How can I extract data with a list of URLs?
Follow1. Understand Octoparse List of URLs loop mode
When your desired data spans through multiple pages sharing the same page structure, you can input the URLs of these pages into Octoparse to set up a loop. Octoparse will load the URL one by one to scrape the data from each page.
2. Maximum amount of URLs allowed to input
We suggest you add no more than 10,000 URLs for one task.

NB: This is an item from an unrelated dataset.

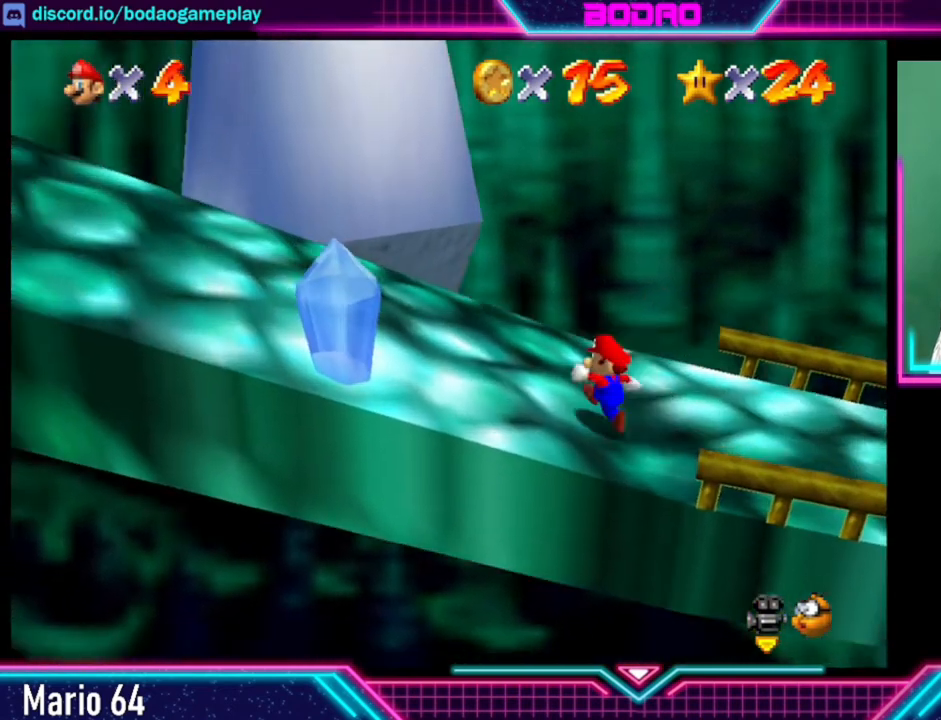
{"buttons": [], "left_stick": "left", "events": []}
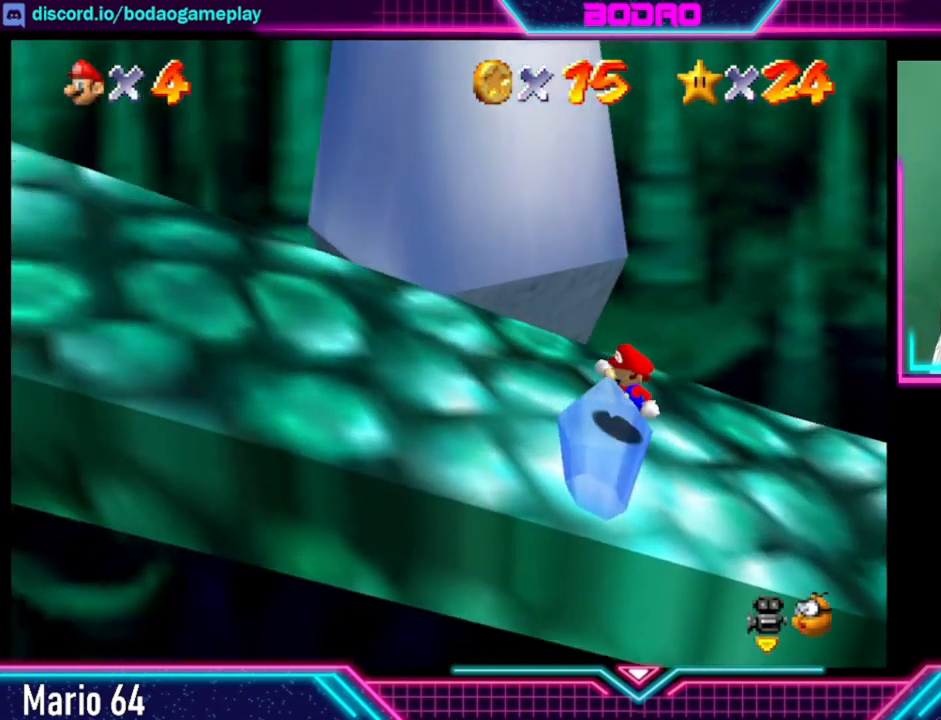
{"buttons": [], "left_stick": "left", "events": []}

Depending on the length of the URLs, this number would be slightly different.
You will receive an error indicating as below when you've exceeded the limit.
3. Start a new task with a list of URLs
- Enter your list of URLs
When more than one line of URL is added to the Extraction URL box, Octoparse would enter the List of URLs loop mode by default and create a Loop Item automatically.
- Set Wait before execution
To prevent the URLs from incompletely loading, we can set a wait time before the action is executed (2 seconds will work usually).
Advanced Options > Wait before execution
4. Edit the list of URLs you enter
After you entered the list of URL, you are still able to modify them.
Advanced Options > List of URLs
Artículo en español: ¿Cómo puedo extraer datos con una lista de URL?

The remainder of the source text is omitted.